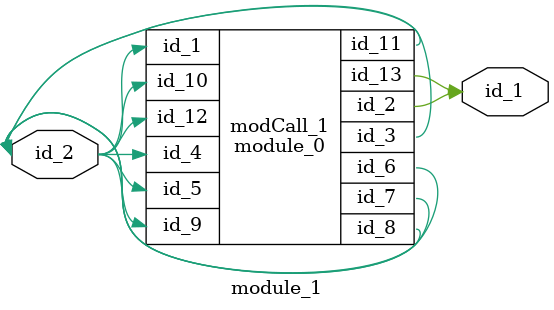
<source format=v>
module module_0 (
    id_1,
    id_2,
    id_3,
    id_4,
    id_5,
    id_6,
    id_7,
    id_8,
    id_9,
    id_10,
    id_11,
    id_12,
    id_13
);
  output wire id_13;
  input wire id_12;
  inout wire id_11;
  input wire id_10;
  input wire id_9;
  output wire id_8;
  output wire id_7;
  inout wire id_6;
  input wire id_5;
  input wire id_4;
  inout wire id_3;
  output wire id_2;
  input wire id_1;
  assign id_6 = id_11 == id_3;
endmodule
module module_1 (
    id_1,
    id_2
);
  inout wire id_2;
  output wire id_1;
  module_0 modCall_1 (
      id_2,
      id_1,
      id_2,
      id_2,
      id_2,
      id_2,
      id_2,
      id_2,
      id_2,
      id_2,
      id_2,
      id_2,
      id_1
  );
  wire id_3, id_4;
  wire id_5;
  wire id_6;
endmodule

</source>
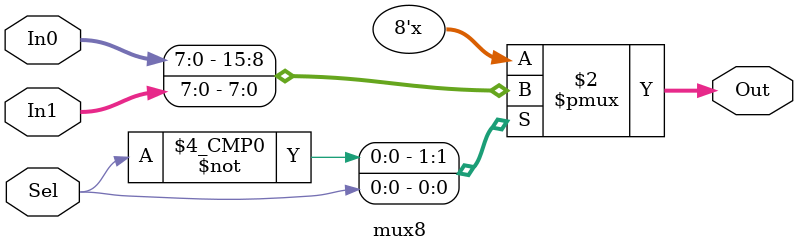
<source format=v>
/*
    CO 224 : Lab 06
    mux module
    E/16/069
*/
module mux8(Out, In0, In1, Sel);

    // Port Declaration
    input [7:0] In0, In1;
    input Sel;
    output reg [7:0] Out;

    always @(Sel or In0 or In1)
    begin
        case(Sel)
            1'b0 : Out <= In0;
            1'b1 : Out <= In1;
        endcase
    end

endmodule
</source>
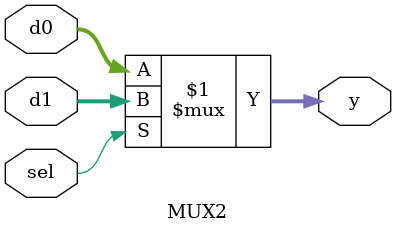
<source format=v>
module MUX2 # (parameter WIDTH = 32)(
    input [WIDTH - 1 : 0] d0,
    input [WIDTH - 1 : 0] d1,
    input sel,
    output [WIDTH - 1 : 0] y
);
    assign y = sel ? d1 : d0;
endmodule
</source>
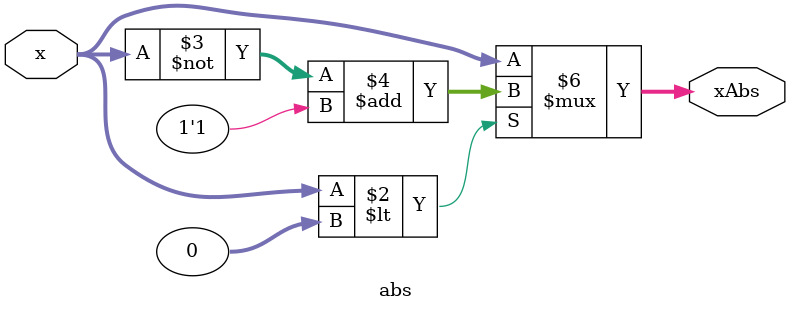
<source format=v>
module abs #(
parameter DW = 16
)(
input wire signed [(DW - 1) : 0] x, //输入16位有符号数
output reg [(DW - 1) : 0] xAbs //输出的x的绝对值
);

always @* begin
    if(x < 0)
        xAbs = ~x + 1'b1;
    else
        xAbs = x;
end

endmodule
</source>
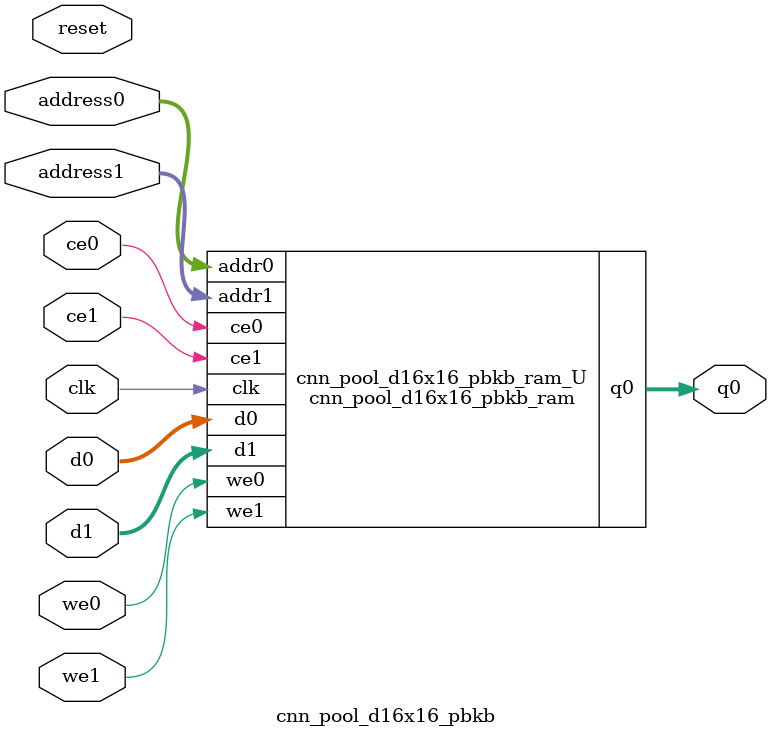
<source format=v>

`timescale 1 ns / 1 ps
module cnn_pool_d16x16_pbkb_ram (addr0, ce0, d0, we0, q0, addr1, ce1, d1, we1,  clk);

parameter DWIDTH = 32;
parameter AWIDTH = 4;
parameter MEM_SIZE = 16;

input[AWIDTH-1:0] addr0;
input ce0;
input[DWIDTH-1:0] d0;
input we0;
output reg[DWIDTH-1:0] q0;
input[AWIDTH-1:0] addr1;
input ce1;
input[DWIDTH-1:0] d1;
input we1;
input clk;

(* ram_style = "block" *)reg [DWIDTH-1:0] ram[0:MEM_SIZE-1];




always @(posedge clk)  
begin 
    if (ce0) 
    begin
        if (we0) 
        begin 
            ram[addr0] <= d0; 
            q0 <= d0;
        end 
        else 
            q0 <= ram[addr0];
    end
end


always @(posedge clk)  
begin 
    if (ce1) 
    begin
        if (we1) 
        begin 
            ram[addr1] <= d1; 
        end 
    end
end


endmodule


`timescale 1 ns / 1 ps
module cnn_pool_d16x16_pbkb(
    reset,
    clk,
    address0,
    ce0,
    we0,
    d0,
    q0,
    address1,
    ce1,
    we1,
    d1);

parameter DataWidth = 32'd32;
parameter AddressRange = 32'd16;
parameter AddressWidth = 32'd4;
input reset;
input clk;
input[AddressWidth - 1:0] address0;
input ce0;
input we0;
input[DataWidth - 1:0] d0;
output[DataWidth - 1:0] q0;
input[AddressWidth - 1:0] address1;
input ce1;
input we1;
input[DataWidth - 1:0] d1;



cnn_pool_d16x16_pbkb_ram cnn_pool_d16x16_pbkb_ram_U(
    .clk( clk ),
    .addr0( address0 ),
    .ce0( ce0 ),
    .d0( d0 ),
    .we0( we0 ),
    .q0( q0 ),
    .addr1( address1 ),
    .ce1( ce1 ),
    .d1( d1 ),
    .we1( we1 ));

endmodule


</source>
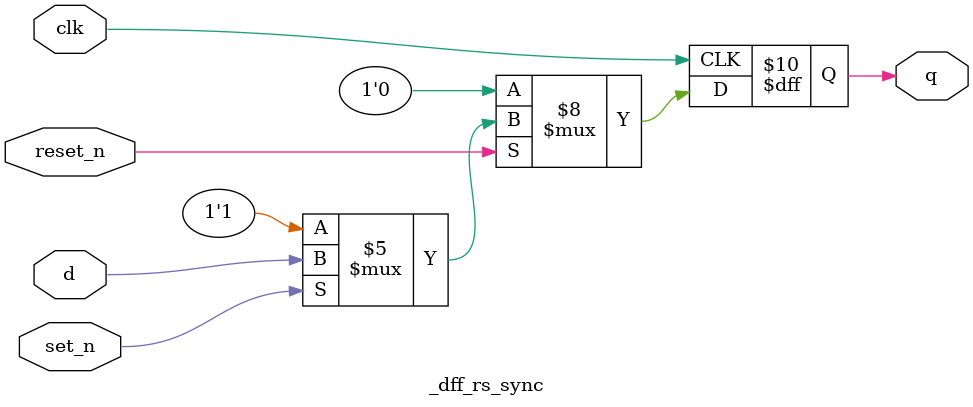
<source format=v>
module _dff_rs_sync(clk,set_n,reset_n,d,q); //synchronous set/resettable d flip-flop module
	input		  clk,set_n,reset_n,d;
	output reg q;
	
	always @ (posedge clk)
	begin
		if(reset_n == 0)		q <= 1'b0;
		else if(set_n == 0)	q <= 1'b1;
		else						q <= d;
	end
endmodule 
</source>
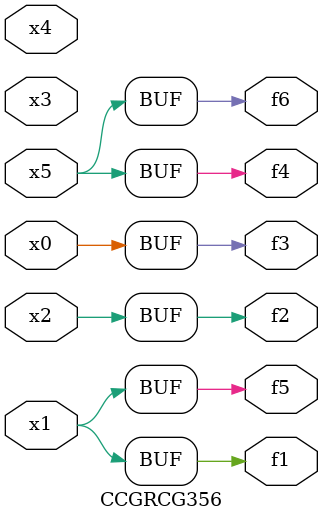
<source format=v>
module CCGRCG356(
	input x0, x1, x2, x3, x4, x5,
	output f1, f2, f3, f4, f5, f6
);
	assign f1 = x1;
	assign f2 = x2;
	assign f3 = x0;
	assign f4 = x5;
	assign f5 = x1;
	assign f6 = x5;
endmodule

</source>
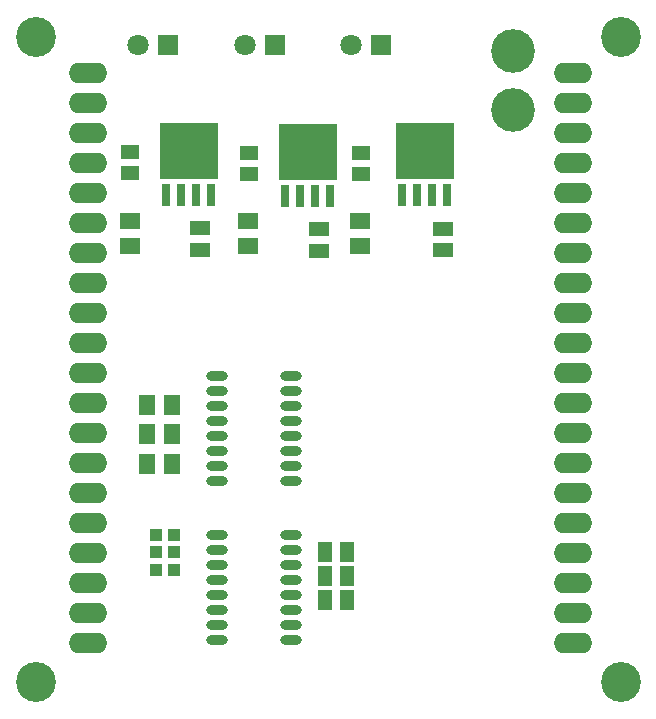
<source format=gts>
G04*
G04 #@! TF.GenerationSoftware,Altium Limited,Altium Designer,22.11.1 (43)*
G04*
G04 Layer_Color=8388736*
%FSLAX44Y44*%
%MOMM*%
G71*
G04*
G04 #@! TF.SameCoordinates,574B8DB7-C372-42A1-B7B8-984535C04094*
G04*
G04*
G04 #@! TF.FilePolarity,Negative*
G04*
G01*
G75*
%ADD22O,1.8532X0.8032*%
%ADD23R,1.5532X1.2032*%
%ADD24R,1.7032X1.4532*%
%ADD25R,1.6532X1.2532*%
%ADD26R,1.2532X1.6532*%
%ADD27R,1.1032X1.1032*%
%ADD28R,1.4532X1.7032*%
%ADD29R,0.8032X1.8232*%
%ADD30R,5.0032X4.7832*%
%ADD31R,1.8032X1.8032*%
%ADD32C,1.8032*%
%ADD33C,3.7032*%
%ADD34O,3.2512X1.7272*%
%ADD35C,3.3782*%
D22*
X241250Y195550D02*
D03*
Y208250D02*
D03*
Y220950D02*
D03*
Y233650D02*
D03*
Y246350D02*
D03*
Y259050D02*
D03*
Y271750D02*
D03*
Y284450D02*
D03*
X178750Y195550D02*
D03*
Y208250D02*
D03*
Y220950D02*
D03*
Y233650D02*
D03*
Y246350D02*
D03*
Y259050D02*
D03*
Y271750D02*
D03*
Y284450D02*
D03*
X241250Y60550D02*
D03*
Y73250D02*
D03*
Y85950D02*
D03*
Y98650D02*
D03*
Y111350D02*
D03*
Y124050D02*
D03*
Y136750D02*
D03*
Y149450D02*
D03*
X178750Y60550D02*
D03*
Y73250D02*
D03*
Y85950D02*
D03*
Y98650D02*
D03*
Y111350D02*
D03*
Y124050D02*
D03*
Y136750D02*
D03*
Y149450D02*
D03*
D23*
X300700Y473300D02*
D03*
Y455300D02*
D03*
X205700Y473300D02*
D03*
Y455300D02*
D03*
X105000Y474000D02*
D03*
Y456000D02*
D03*
D24*
X105000Y415500D02*
D03*
Y394500D02*
D03*
X205000Y415500D02*
D03*
Y394500D02*
D03*
X300000Y415500D02*
D03*
Y394500D02*
D03*
D25*
X165000Y410000D02*
D03*
Y391500D02*
D03*
X370000Y409250D02*
D03*
Y390750D02*
D03*
X265700Y408550D02*
D03*
Y390050D02*
D03*
D26*
X270750Y95000D02*
D03*
X289250D02*
D03*
X270750Y115000D02*
D03*
X289250D02*
D03*
X270750Y135000D02*
D03*
X289250D02*
D03*
D27*
X127500Y150000D02*
D03*
X142500D02*
D03*
X127500Y120000D02*
D03*
X142500D02*
D03*
X127500Y135000D02*
D03*
X142500D02*
D03*
D28*
X119500Y210000D02*
D03*
X140500D02*
D03*
X119500Y235000D02*
D03*
X140500D02*
D03*
X119500Y260000D02*
D03*
X140500D02*
D03*
D29*
X374050Y437900D02*
D03*
X361350D02*
D03*
X348650D02*
D03*
X335950D02*
D03*
X274750Y437200D02*
D03*
X262050D02*
D03*
X249350D02*
D03*
X236650D02*
D03*
X174050Y437900D02*
D03*
X161350D02*
D03*
X148650D02*
D03*
X135950D02*
D03*
D30*
X355000Y475000D02*
D03*
X255700Y474300D02*
D03*
X155000Y475000D02*
D03*
D31*
X137700Y565000D02*
D03*
X227700D02*
D03*
X317700D02*
D03*
D32*
X112300D02*
D03*
X202300D02*
D03*
X292300D02*
D03*
D33*
X430000Y510000D02*
D03*
Y560000D02*
D03*
D34*
X70000Y109499D02*
D03*
Y160299D02*
D03*
Y58699D02*
D03*
Y541299D02*
D03*
Y515899D02*
D03*
Y490499D02*
D03*
Y465099D02*
D03*
Y439699D02*
D03*
Y414299D02*
D03*
Y388899D02*
D03*
Y363499D02*
D03*
Y338099D02*
D03*
Y312699D02*
D03*
Y287299D02*
D03*
Y261899D02*
D03*
Y236499D02*
D03*
Y211099D02*
D03*
Y185699D02*
D03*
Y134899D02*
D03*
Y84099D02*
D03*
X479999Y58699D02*
D03*
Y84099D02*
D03*
Y439699D02*
D03*
Y465099D02*
D03*
Y490499D02*
D03*
Y515899D02*
D03*
Y541299D02*
D03*
Y363499D02*
D03*
Y388899D02*
D03*
Y211099D02*
D03*
Y261899D02*
D03*
Y312699D02*
D03*
Y414299D02*
D03*
Y160299D02*
D03*
Y185699D02*
D03*
Y236499D02*
D03*
Y287299D02*
D03*
Y338099D02*
D03*
Y134899D02*
D03*
Y109499D02*
D03*
D35*
X25400Y25400D02*
D03*
X520700D02*
D03*
Y571500D02*
D03*
X25400D02*
D03*
M02*

</source>
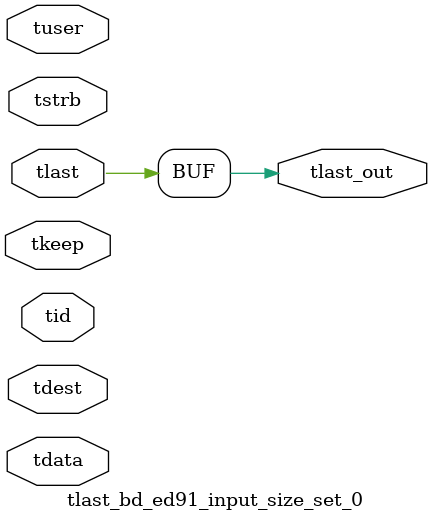
<source format=v>


`timescale 1ps/1ps

module tlast_bd_ed91_input_size_set_0 #
(
parameter C_S_AXIS_TID_WIDTH   = 1,
parameter C_S_AXIS_TUSER_WIDTH = 0,
parameter C_S_AXIS_TDATA_WIDTH = 0,
parameter C_S_AXIS_TDEST_WIDTH = 0
)
(
input  [(C_S_AXIS_TID_WIDTH   == 0 ? 1 : C_S_AXIS_TID_WIDTH)-1:0       ] tid,
input  [(C_S_AXIS_TDATA_WIDTH == 0 ? 1 : C_S_AXIS_TDATA_WIDTH)-1:0     ] tdata,
input  [(C_S_AXIS_TUSER_WIDTH == 0 ? 1 : C_S_AXIS_TUSER_WIDTH)-1:0     ] tuser,
input  [(C_S_AXIS_TDEST_WIDTH == 0 ? 1 : C_S_AXIS_TDEST_WIDTH)-1:0     ] tdest,
input  [(C_S_AXIS_TDATA_WIDTH/8)-1:0 ] tkeep,
input  [(C_S_AXIS_TDATA_WIDTH/8)-1:0 ] tstrb,
input  [0:0]                                                             tlast,
output                                                                   tlast_out
);

assign tlast_out = {tlast};

endmodule


</source>
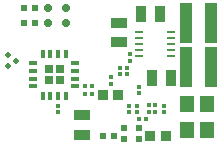
<source format=gbr>
G04 #@! TF.GenerationSoftware,KiCad,Pcbnew,(5.1.0)-1*
G04 #@! TF.CreationDate,2019-09-18T16:06:36-07:00*
G04 #@! TF.ProjectId,WireFreeV4_Release,57697265-4672-4656-9556-345f52656c65,rev?*
G04 #@! TF.SameCoordinates,Original*
G04 #@! TF.FileFunction,Paste,Bot*
G04 #@! TF.FilePolarity,Positive*
%FSLAX46Y46*%
G04 Gerber Fmt 4.6, Leading zero omitted, Abs format (unit mm)*
G04 Created by KiCad (PCBNEW (5.1.0)-1) date 2019-09-18 16:06:36*
%MOMM*%
%LPD*%
G04 APERTURE LIST*
%ADD10R,0.930000X1.320000*%
%ADD11R,1.000000X3.400000*%
%ADD12R,1.200000X1.400000*%
%ADD13R,0.320000X0.740000*%
%ADD14R,0.740000X0.320000*%
%ADD15R,0.420000X0.420000*%
%ADD16R,0.740000X0.740000*%
%ADD17R,0.660000X0.260000*%
%ADD18R,0.490000X0.560000*%
%ADD19R,0.560000X0.490000*%
%ADD20R,0.890000X0.920000*%
%ADD21C,0.700000*%
%ADD22C,0.508000*%
%ADD23R,1.320000X0.930000*%
%ADD24R,0.340000X0.310000*%
%ADD25R,0.310000X0.340000*%
%ADD26R,0.580000X0.630000*%
G04 APERTURE END LIST*
D10*
X129113700Y-89730580D03*
X130753700Y-89730580D03*
D11*
X135063920Y-90474800D03*
X132963920Y-90474800D03*
D12*
X134691860Y-99491800D03*
X134691860Y-97291800D03*
X132991860Y-97291800D03*
X132991860Y-99491800D03*
D13*
X122760380Y-96656380D03*
X122110380Y-96656380D03*
X121460380Y-96656380D03*
X120810380Y-96656380D03*
D14*
X119990380Y-95836380D03*
X119990380Y-95186380D03*
X119990380Y-94536380D03*
X119990380Y-93886380D03*
D13*
X120810380Y-93066380D03*
X121460380Y-93066380D03*
X122110380Y-93066380D03*
X122760380Y-93066380D03*
D14*
X123580380Y-93886380D03*
X123580380Y-94536380D03*
X123580380Y-95186380D03*
X123580380Y-95836380D03*
D15*
X121310380Y-95336380D03*
X121310380Y-94386380D03*
X122260380Y-95336380D03*
X122260380Y-94386380D03*
D16*
X121310380Y-95336380D03*
X121310380Y-94386380D03*
X122260380Y-95336380D03*
X122260380Y-94386380D03*
D17*
X128989860Y-91257880D03*
X128989860Y-91757880D03*
X128989860Y-92257880D03*
X128989860Y-92757880D03*
X128989860Y-93257880D03*
X131659860Y-93257880D03*
X131659860Y-92757880D03*
X131659860Y-92257880D03*
X131659860Y-91757880D03*
X131659860Y-91257880D03*
D18*
X120144540Y-90512900D03*
X119234540Y-90512900D03*
X120145220Y-89192100D03*
X119235220Y-89192100D03*
D19*
X128927860Y-100261420D03*
X128927860Y-99351420D03*
X127657860Y-100256340D03*
X127657860Y-99346340D03*
D20*
X131254500Y-100048060D03*
X129924500Y-100048060D03*
X127204780Y-96580960D03*
X125874780Y-96580960D03*
D11*
X135076620Y-94200980D03*
X132976620Y-94200980D03*
D21*
X122745500Y-90505280D03*
X121221500Y-89235280D03*
X121221500Y-90505280D03*
X122745500Y-89235280D03*
D22*
X117894100Y-93182440D03*
X118503700Y-93665039D03*
X117894100Y-94147639D03*
D23*
X124147580Y-99932920D03*
X124147580Y-98292920D03*
D24*
X128940560Y-96424840D03*
X128940560Y-95874840D03*
X127972820Y-94826500D03*
X127972820Y-94276500D03*
D25*
X129775540Y-98044000D03*
X130325540Y-98044000D03*
D24*
X128148080Y-97461660D03*
X128148080Y-98011660D03*
D25*
X129781300Y-97429320D03*
X130331300Y-97429320D03*
D24*
X126601220Y-95074060D03*
X126601220Y-95624060D03*
X128214120Y-93126560D03*
X128214120Y-93676560D03*
X127355600Y-94826500D03*
X127355600Y-94276500D03*
X131102100Y-98013520D03*
X131102100Y-97463520D03*
D25*
X128983060Y-98633280D03*
X129533060Y-98633280D03*
D24*
X128783080Y-98011660D03*
X128783080Y-97461660D03*
D26*
X125911880Y-100078540D03*
X126801880Y-100078540D03*
D25*
X124956660Y-95836740D03*
X124406660Y-95836740D03*
X124958520Y-96466660D03*
X124408520Y-96466660D03*
D24*
X122110500Y-98031980D03*
X122110500Y-97481980D03*
D10*
X130041220Y-95092520D03*
X131681220Y-95092520D03*
D23*
X127261620Y-92087700D03*
X127261620Y-90447700D03*
M02*

</source>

──────────────────────────────

**What the exercise asks:**
For the material above, count the lines where the string "KiCad" appears and reply with the count only.

**Response to this exercise:**
2